**WHAT IS REQUIRED:** Every record below needs to be retyped exactly as it appears.

(Records from a data collection)
*** Block opens ***

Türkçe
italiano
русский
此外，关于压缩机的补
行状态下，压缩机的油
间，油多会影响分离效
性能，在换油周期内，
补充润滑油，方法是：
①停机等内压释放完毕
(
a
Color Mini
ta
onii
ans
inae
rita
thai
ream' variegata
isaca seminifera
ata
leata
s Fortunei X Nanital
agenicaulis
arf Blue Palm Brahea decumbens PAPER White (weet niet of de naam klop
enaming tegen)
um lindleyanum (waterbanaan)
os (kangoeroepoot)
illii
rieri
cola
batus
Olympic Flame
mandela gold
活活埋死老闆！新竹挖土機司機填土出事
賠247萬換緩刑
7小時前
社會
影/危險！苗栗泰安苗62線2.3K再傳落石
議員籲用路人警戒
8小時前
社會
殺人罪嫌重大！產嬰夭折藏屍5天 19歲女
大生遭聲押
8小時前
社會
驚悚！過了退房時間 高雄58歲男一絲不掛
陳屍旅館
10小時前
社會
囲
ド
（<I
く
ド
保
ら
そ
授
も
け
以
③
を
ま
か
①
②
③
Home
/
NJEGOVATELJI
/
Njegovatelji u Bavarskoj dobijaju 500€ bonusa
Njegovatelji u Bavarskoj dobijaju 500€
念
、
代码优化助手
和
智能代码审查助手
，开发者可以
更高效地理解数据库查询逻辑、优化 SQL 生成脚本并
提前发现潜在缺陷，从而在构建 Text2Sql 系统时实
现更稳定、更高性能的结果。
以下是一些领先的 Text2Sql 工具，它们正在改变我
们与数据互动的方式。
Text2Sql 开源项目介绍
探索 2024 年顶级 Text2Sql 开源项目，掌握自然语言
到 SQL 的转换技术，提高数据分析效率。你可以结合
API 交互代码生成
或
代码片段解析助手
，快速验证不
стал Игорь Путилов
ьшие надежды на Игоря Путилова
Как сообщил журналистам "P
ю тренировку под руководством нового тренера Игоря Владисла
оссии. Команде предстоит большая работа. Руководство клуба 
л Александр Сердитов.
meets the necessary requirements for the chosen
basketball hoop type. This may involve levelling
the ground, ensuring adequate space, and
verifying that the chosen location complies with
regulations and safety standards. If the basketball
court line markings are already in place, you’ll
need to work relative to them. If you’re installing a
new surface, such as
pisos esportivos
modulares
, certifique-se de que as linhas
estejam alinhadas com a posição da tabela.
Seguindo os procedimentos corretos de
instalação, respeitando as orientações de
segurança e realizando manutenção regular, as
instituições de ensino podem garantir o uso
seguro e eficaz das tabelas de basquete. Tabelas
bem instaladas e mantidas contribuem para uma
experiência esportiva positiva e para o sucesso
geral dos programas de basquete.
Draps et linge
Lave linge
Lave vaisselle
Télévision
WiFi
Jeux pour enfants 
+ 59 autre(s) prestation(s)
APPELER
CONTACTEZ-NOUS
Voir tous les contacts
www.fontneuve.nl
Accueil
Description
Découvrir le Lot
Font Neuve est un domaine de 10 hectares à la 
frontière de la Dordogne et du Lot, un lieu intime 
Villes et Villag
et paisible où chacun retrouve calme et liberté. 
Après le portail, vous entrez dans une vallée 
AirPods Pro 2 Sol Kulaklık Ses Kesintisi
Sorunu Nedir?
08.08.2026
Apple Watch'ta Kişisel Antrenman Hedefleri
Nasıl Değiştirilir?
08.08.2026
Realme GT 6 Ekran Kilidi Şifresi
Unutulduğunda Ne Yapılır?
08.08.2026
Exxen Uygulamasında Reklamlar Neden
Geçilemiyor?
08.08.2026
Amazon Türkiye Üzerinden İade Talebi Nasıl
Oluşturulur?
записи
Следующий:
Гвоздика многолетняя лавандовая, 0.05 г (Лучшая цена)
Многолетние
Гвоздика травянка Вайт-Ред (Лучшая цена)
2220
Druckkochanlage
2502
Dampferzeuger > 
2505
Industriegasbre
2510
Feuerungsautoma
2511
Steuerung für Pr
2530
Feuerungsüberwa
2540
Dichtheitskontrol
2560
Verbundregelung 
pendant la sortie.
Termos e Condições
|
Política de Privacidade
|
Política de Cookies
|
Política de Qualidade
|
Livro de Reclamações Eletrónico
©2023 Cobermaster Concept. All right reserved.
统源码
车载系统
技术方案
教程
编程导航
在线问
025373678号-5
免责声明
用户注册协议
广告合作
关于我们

*** Block closes ***

**TASK OUTPUT:**
Türkçe
italiano
русский
此外，关于压缩机的补
行状态下，压缩机的油
间，油多会影响分离效
性能，在换油周期内，
补充润滑油，方法是：
①停机等内压释放完毕
(
a
Color Mini
ta
onii
ans
inae
rita
thai
ream' variegata
isaca seminifera
ata
leata
s Fortunei X Nanital
agenicaulis
arf Blue Palm Brahea decumbens PAPER White (weet niet of de naam klop
enaming tegen)
um lindleyanum (waterbanaan)
os (kangoeroepoot)
illii
rieri
cola
batus
Olympic Flame
mandela gold
活活埋死老闆！新竹挖土機司機填土出事
賠247萬換緩刑
7小時前
社會
影/危險！苗栗泰安苗62線2.3K再傳落石
議員籲用路人警戒
8小時前
社會
殺人罪嫌重大！產嬰夭折藏屍5天 19歲女
大生遭聲押
8小時前
社會
驚悚！過了退房時間 高雄58歲男一絲不掛
陳屍旅館
10小時前
社會
囲
ド
（<I
く
ド
保
ら
そ
授
も
け
以
③
を
ま
か
①
②
③
Home
/
NJEGOVATELJI
/
Njegovatelji u Bavarskoj dobijaju 500€ bonusa
Njegovatelji u Bavarskoj dobijaju 500€
念
、
代码优化助手
和
智能代码审查助手
，开发者可以
更高效地理解数据库查询逻辑、优化 SQL 生成脚本并
提前发现潜在缺陷，从而在构建 Text2Sql 系统时实
现更稳定、更高性能的结果。
以下是一些领先的 Text2Sql 工具，它们正在改变我
们与数据互动的方式。
Text2Sql 开源项目介绍
探索 2024 年顶级 Text2Sql 开源项目，掌握自然语言
到 SQL 的转换技术，提高数据分析效率。你可以结合
API 交互代码生成
或
代码片段解析助手
，快速验证不
стал Игорь Путилов
ьшие надежды на Игоря Путилова
Как сообщил журналистам "P
ю тренировку под руководством нового тренера Игоря Владисла
оссии. Команде предстоит большая работа. Руководство клуба 
л Александр Сердитов.
meets the necessary requirements for the chosen
basketball hoop type. This may involve levelling
the ground, ensuring adequate space, and
verifying that the chosen location complies with
regulations and safety standards. If the basketball
court line markings are already in place, you’ll
need to work relative to them. If you’re installing a
new surface, such as
pisos esportivos
modulares
, certifique-se de que as linhas
estejam alinhadas com a posição da tabela.
Seguindo os procedimentos corretos de
instalação, respeitando as orientações de
segurança e realizando manutenção regular, as
instituições de ensino podem garantir o uso
seguro e eficaz das tabelas de basquete. Tabelas
bem instaladas e mantidas contribuem para uma
experiência esportiva positiva e para o sucesso
geral dos programas de basquete.
Draps et linge
Lave linge
Lave vaisselle
Télévision
WiFi
Jeux pour enfants 
+ 59 autre(s) prestation(s)
APPELER
CONTACTEZ-NOUS
Voir tous les contacts
www.fontneuve.nl
Accueil
Description
Découvrir le Lot
Font Neuve est un domaine de 10 hectares à la 
frontière de la Dordogne et du Lot, un lieu intime 
Villes et Villag
et paisible où chacun retrouve calme et liberté. 
Après le portail, vous entrez dans une vallée 
AirPods Pro 2 Sol Kulaklık Ses Kesintisi
Sorunu Nedir?
08.08.2026
Apple Watch'ta Kişisel Antrenman Hedefleri
Nasıl Değiştirilir?
08.08.2026
Realme GT 6 Ekran Kilidi Şifresi
Unutulduğunda Ne Yapılır?
08.08.2026
Exxen Uygulamasında Reklamlar Neden
Geçilemiyor?
08.08.2026
Amazon Türkiye Üzerinden İade Talebi Nasıl
Oluşturulur?
записи
Следующий:
Гвоздика многолетняя лавандовая, 0.05 г (Лучшая цена)
Многолетние
Гвоздика травянка Вайт-Ред (Лучшая цена)
2220
Druckkochanlage
2502
Dampferzeuger > 
2505
Industriegasbre
2510
Feuerungsautoma
2511
Steuerung für Pr
2530
Feuerungsüberwa
2540
Dichtheitskontrol
2560
Verbundregelung 
pendant la sortie.
Termos e Condições
|
Política de Privacidade
|
Política de Cookies
|
Política de Qualidade
|
Livro de Reclamações Eletrónico
©2023 Cobermaster Concept. All right reserved.
统源码
车载系统
技术方案
教程
编程导航
在线问
025373678号-5
免责声明
用户注册协议
广告合作
关于我们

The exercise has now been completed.